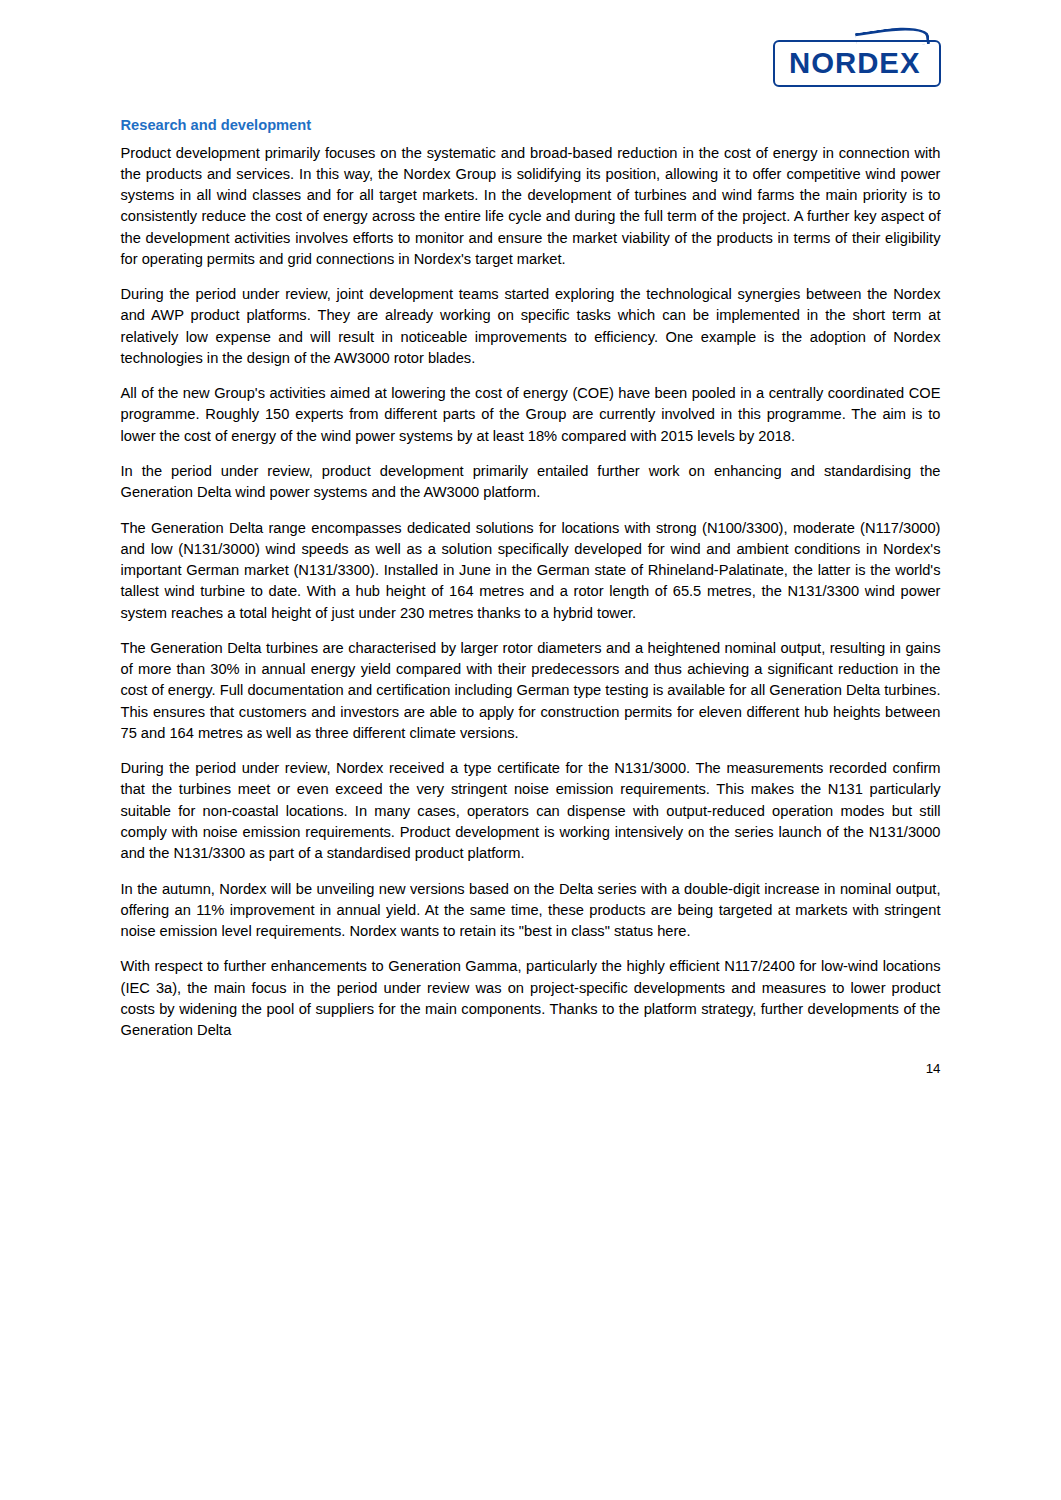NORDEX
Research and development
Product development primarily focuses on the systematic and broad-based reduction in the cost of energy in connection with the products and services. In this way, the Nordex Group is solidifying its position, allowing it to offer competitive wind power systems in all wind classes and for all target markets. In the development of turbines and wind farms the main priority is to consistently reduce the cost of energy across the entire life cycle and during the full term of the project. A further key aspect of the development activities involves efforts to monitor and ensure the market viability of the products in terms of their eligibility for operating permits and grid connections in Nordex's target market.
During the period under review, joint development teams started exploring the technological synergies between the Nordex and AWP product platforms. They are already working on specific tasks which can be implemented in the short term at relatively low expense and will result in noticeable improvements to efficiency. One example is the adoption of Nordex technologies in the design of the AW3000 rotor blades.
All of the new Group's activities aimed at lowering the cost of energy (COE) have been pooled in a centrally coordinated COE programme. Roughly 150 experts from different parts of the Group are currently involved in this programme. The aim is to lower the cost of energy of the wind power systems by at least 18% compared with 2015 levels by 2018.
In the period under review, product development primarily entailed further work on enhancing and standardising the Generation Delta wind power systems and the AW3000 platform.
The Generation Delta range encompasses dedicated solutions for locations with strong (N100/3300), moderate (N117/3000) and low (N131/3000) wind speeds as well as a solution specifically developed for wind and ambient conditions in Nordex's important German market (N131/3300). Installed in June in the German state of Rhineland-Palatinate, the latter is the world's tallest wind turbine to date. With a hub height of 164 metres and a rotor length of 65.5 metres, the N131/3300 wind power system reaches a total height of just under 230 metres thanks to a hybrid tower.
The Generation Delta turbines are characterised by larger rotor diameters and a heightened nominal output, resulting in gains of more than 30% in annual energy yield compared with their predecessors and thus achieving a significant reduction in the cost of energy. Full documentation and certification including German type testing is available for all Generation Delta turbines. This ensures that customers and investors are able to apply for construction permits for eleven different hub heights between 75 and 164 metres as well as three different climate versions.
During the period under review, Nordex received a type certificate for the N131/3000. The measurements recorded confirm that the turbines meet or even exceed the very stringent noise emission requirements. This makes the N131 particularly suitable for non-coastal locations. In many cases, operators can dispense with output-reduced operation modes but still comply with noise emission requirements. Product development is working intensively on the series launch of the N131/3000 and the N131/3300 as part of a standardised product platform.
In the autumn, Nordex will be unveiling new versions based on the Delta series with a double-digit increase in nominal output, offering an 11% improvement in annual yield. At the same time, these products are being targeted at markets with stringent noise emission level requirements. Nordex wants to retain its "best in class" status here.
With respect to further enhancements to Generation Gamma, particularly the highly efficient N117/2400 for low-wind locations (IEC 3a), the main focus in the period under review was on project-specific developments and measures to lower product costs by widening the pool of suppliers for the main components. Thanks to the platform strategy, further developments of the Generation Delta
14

• [Problem statement]: In the answer, set down only the lines from the opening line of the listing through the line that holds "Product development primarily focuses", exactly as they appear, minus the pictures.

• [Exercise response]:
NORDEX
Research and development
Product development primarily focuses on the systematic and broad-based reduction in the cost of energy in connection with the products and services. In this way, the Nordex Group is solidifying its position, allowing it to offer competitive wind power systems in all wind classes and for all target markets. In the development of turbines and wind farms the main priority is to consistently reduce the cost of energy across the entire life cycle and during the full term of the project. A further key aspect of the development activities involves efforts to monitor and ensure the market viability of the products in terms of their eligibility for operating permits and grid connections in Nordex's target market.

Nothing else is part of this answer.